Personal finance experts warned consumers who may have been affected by the hack to be on their guard.
"When breaches like these happen, consumers need to be diligent -- and not just in the short term," said Matt Schulz, senior industry analyst with CreditCards.com. "Just because nothing looks amiss on your bank statements or your credit report now, that doesn't mean you haven't been compromised. Bad guys can be very patient, so it's important to keep an eye out long after this story fades from the headlines."
The biggest hack in U.S. corporate history happened to Yahoo, which saw data for more than 1 billion usersin 2013 and 2014. But the Equifax breach could end up being more damaging for consumers because no Social Security numbers or drivers' license information were stolen in the Yahoo hack.
"On a scale of one to 10, this is a 10 in terms of potential identity theft," said Gartner security analyst Avivah Litan of the Equifax news. "Credit bureaus keep so much data about us that affects almost everything we do."
Lenders rely on the information collected by the credit bureaus to help them decide whether to approve financing for homes, cars and credit cards. Credit checks are even sometimes done by employers when deciding whom to hire for a job.
While Equifax said it discovered the hack at the end of July, it waited until Thursday to warn consumers. The Atlanta-based company declined to comment on that delay or anything else beyond its published statement. It's not unusual for U.S. authorities to ask a company hit in a major hack to delay public notice so that investigators can pursue the perpetrators.
"This is clearly a disappointing event for our company, and one that strikes at the heart of who we are and what we do," Equifax CEO Richard Smith said in a statement. "I apologize to consumers and our business customers for the concern and frustration this causes."

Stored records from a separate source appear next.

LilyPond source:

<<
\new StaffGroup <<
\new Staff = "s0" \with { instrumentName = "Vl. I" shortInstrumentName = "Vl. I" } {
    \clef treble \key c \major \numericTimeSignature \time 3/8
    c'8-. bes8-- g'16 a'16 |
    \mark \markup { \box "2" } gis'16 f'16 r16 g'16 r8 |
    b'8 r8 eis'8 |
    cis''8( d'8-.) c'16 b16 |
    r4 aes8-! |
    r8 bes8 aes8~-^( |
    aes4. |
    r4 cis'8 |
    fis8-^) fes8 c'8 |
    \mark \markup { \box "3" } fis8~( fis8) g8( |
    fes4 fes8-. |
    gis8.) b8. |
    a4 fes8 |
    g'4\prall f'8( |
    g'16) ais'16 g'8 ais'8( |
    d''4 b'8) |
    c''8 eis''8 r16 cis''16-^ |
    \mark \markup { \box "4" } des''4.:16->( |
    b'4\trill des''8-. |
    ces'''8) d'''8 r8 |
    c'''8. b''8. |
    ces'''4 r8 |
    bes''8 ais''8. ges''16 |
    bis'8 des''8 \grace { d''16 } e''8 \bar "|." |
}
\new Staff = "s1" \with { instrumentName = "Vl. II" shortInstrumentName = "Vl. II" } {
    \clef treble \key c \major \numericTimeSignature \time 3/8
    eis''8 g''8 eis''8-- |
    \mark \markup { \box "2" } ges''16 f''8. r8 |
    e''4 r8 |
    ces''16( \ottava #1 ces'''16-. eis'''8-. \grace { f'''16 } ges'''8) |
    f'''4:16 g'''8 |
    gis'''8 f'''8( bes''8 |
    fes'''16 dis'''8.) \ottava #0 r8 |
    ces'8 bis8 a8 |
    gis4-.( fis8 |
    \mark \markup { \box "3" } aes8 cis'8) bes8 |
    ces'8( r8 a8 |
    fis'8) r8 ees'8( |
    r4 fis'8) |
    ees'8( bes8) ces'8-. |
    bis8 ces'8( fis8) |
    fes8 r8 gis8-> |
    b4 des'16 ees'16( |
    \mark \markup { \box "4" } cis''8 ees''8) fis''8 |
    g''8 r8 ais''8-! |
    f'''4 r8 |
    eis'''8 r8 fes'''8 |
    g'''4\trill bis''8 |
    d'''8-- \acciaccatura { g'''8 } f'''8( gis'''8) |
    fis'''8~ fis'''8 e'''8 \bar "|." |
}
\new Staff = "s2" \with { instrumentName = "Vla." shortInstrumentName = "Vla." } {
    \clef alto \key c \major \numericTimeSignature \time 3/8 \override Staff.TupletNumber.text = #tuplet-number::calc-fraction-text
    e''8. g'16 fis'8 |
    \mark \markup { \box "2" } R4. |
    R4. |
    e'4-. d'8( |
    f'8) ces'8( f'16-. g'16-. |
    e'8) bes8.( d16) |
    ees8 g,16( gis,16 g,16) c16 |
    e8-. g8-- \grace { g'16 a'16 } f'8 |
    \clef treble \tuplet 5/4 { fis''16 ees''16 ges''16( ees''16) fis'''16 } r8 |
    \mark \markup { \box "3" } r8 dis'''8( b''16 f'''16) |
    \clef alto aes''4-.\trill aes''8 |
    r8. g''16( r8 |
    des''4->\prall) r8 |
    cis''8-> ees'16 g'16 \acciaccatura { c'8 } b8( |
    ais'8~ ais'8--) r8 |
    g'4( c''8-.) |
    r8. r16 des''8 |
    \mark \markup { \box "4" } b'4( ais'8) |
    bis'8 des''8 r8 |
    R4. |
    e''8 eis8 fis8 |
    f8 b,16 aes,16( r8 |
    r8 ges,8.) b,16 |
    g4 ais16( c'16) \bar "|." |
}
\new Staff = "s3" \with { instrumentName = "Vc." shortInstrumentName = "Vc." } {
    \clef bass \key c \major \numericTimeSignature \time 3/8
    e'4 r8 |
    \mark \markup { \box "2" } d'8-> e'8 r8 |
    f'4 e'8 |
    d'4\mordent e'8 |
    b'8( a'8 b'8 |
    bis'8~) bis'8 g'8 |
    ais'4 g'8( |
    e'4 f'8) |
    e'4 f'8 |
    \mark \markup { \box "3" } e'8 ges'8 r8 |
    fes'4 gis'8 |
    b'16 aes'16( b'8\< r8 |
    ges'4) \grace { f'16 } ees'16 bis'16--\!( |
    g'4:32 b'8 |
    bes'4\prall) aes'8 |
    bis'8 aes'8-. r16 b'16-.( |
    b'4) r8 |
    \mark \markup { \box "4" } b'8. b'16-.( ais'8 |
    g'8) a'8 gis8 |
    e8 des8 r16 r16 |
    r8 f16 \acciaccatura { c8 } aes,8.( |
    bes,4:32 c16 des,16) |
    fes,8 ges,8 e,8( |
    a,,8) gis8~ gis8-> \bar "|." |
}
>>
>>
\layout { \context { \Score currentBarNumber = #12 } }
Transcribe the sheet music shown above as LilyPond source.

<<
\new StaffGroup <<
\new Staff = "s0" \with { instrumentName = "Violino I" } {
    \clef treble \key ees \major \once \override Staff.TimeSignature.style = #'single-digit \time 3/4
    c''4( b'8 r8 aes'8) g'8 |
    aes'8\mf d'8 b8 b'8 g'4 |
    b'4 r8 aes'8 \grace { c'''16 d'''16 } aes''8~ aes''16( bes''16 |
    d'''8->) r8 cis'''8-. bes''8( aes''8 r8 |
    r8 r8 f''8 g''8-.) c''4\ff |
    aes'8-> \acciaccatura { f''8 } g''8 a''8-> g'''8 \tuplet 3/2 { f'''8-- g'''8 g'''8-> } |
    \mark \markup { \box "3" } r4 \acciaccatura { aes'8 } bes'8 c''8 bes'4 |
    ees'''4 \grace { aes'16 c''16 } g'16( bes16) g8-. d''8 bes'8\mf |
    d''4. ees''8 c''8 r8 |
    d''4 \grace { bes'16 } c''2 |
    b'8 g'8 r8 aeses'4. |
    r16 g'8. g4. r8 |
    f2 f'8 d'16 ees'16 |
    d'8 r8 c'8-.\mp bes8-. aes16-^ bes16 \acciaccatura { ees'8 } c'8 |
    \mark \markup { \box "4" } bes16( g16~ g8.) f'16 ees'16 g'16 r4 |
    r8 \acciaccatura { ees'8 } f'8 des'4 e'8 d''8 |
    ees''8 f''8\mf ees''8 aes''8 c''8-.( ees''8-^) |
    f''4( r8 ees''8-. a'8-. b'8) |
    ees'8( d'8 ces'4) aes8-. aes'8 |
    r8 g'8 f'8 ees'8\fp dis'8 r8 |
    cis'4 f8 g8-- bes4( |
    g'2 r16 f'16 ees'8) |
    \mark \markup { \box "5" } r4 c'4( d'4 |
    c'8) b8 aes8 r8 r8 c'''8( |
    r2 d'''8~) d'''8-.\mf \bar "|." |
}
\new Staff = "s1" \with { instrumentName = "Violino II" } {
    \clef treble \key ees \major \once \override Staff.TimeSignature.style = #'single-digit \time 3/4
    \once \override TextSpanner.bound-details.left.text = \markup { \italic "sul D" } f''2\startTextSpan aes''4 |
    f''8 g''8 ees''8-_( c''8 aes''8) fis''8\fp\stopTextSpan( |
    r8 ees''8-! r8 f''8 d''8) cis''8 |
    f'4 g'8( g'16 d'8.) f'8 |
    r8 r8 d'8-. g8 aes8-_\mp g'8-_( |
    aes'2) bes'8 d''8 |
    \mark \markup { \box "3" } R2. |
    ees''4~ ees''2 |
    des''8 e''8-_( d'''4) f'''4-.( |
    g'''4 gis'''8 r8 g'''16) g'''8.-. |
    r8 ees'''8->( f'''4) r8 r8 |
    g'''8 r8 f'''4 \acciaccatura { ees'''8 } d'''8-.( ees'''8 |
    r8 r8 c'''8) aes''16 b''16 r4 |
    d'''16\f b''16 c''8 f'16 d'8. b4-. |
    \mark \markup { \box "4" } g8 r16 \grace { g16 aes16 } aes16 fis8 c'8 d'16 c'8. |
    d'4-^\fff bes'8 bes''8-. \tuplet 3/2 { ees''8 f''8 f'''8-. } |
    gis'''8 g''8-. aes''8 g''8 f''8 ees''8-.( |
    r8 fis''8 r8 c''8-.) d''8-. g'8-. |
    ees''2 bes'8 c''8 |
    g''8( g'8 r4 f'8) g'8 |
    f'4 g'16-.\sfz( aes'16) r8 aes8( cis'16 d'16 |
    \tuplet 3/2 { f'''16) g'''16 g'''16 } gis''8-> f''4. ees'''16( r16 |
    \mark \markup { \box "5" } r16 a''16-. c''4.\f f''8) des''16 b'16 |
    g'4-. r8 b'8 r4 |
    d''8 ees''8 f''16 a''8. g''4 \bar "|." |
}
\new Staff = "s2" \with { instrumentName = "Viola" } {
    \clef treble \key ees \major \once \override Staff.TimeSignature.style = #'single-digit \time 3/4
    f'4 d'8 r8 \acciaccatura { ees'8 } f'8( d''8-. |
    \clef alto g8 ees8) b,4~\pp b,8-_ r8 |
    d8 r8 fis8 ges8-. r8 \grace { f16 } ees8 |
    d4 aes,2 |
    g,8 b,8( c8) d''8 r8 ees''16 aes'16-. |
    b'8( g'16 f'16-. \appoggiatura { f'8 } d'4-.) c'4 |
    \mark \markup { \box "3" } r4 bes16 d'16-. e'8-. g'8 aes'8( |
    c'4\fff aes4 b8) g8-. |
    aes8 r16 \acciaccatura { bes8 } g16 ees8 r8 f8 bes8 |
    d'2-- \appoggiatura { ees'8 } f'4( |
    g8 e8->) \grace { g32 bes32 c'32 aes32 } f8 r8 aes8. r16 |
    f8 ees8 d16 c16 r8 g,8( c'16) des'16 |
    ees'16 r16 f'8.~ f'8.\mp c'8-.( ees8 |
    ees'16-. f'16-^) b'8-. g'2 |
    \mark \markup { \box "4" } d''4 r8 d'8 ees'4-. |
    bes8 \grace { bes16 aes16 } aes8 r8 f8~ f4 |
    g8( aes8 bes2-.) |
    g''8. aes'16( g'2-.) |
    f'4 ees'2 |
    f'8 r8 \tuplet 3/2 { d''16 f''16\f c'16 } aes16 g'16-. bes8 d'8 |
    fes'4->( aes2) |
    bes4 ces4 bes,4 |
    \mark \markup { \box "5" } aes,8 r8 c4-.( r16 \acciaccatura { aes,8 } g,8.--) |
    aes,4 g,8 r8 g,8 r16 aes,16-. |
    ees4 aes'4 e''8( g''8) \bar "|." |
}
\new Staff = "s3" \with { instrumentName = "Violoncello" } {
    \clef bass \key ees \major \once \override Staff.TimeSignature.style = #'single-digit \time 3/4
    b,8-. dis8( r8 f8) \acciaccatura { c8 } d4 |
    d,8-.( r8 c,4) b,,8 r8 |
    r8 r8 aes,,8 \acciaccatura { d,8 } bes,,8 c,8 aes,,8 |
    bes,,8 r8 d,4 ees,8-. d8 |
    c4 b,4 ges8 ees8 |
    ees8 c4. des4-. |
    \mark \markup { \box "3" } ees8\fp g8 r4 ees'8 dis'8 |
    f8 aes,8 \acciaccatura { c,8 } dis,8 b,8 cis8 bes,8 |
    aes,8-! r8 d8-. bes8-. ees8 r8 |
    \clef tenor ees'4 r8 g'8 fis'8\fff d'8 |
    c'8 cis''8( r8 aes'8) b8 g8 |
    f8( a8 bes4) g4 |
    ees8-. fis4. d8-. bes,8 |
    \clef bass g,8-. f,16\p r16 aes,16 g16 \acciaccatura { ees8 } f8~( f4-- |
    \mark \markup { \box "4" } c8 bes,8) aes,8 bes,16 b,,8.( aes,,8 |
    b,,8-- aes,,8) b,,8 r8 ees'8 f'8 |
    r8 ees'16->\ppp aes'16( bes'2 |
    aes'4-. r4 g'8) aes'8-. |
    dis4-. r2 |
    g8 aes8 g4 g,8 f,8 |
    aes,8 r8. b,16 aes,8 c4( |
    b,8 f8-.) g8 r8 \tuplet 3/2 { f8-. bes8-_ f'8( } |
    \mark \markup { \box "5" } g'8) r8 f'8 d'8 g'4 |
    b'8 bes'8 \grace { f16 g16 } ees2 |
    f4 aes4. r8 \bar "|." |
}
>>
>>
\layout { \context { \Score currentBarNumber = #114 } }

Equifax's security lapse could be the largest theft involving Social Security numbers, one of the most common methods used to confirm a person's identity in the U.S. It eclipses a 2015 hack at health insurer Anthem Inc. that involved the Social Security numbers of about 80 million people .
Any data breach threatens to tarnish a company's reputation, but it is especially mortifying for Equifax, whose entire business revolves around providing a clear financial profile of consumers that lenders and other businesses can trust.
"This really undermines their credibility," Litan said. It also could undermine the integrity of the information stockpiled by two other major credit bureaus, Experian and TransUnion, since they hold virtually all the data that Equifax does, Litan said.
Equifax's stock dropped 13 percent to $124.10 in extended trading after its announcement of the breach.
"It will take months or years for Equifax to recover -- from both the impact on its stock and on consumers' trust -- and no doubt they'll be learning from this for years," said Ray Rothrock, CEO of security software company RedSeal.
Three Equifax executives insulated themselves from that downturn by selling shares worth a combined $1.8 million just a few days after the company discovered it had been hacked, according to documents filed with securities regulators.
The sales, executed on August 1 and August 2, were made by: John Gamble, Equifax's chief financial officer; Rodolfo Ploder, Equifax's president of workforce solutions; and Joseph Loughran, Equifax's president of U.S. information solutions. Bloomberg News first reported the divestitures.
The potential aftershocks of the Equifax breach should make it clear that Social Security numbers are becoming an unreliable way to verify a person's identity, Nathaniel Gleicher, the former director of cybersecurity policy in the White House during the Obama administration, said in an email statement.
"This breach might just have put the nail in the coffin of the idea that we can use personal identifiers like Social Security numbers as security factors," wrote Gleicher, who now oversees cybersecurity strategy for computer security firm Illumio.
The Associated Press contributed to this report.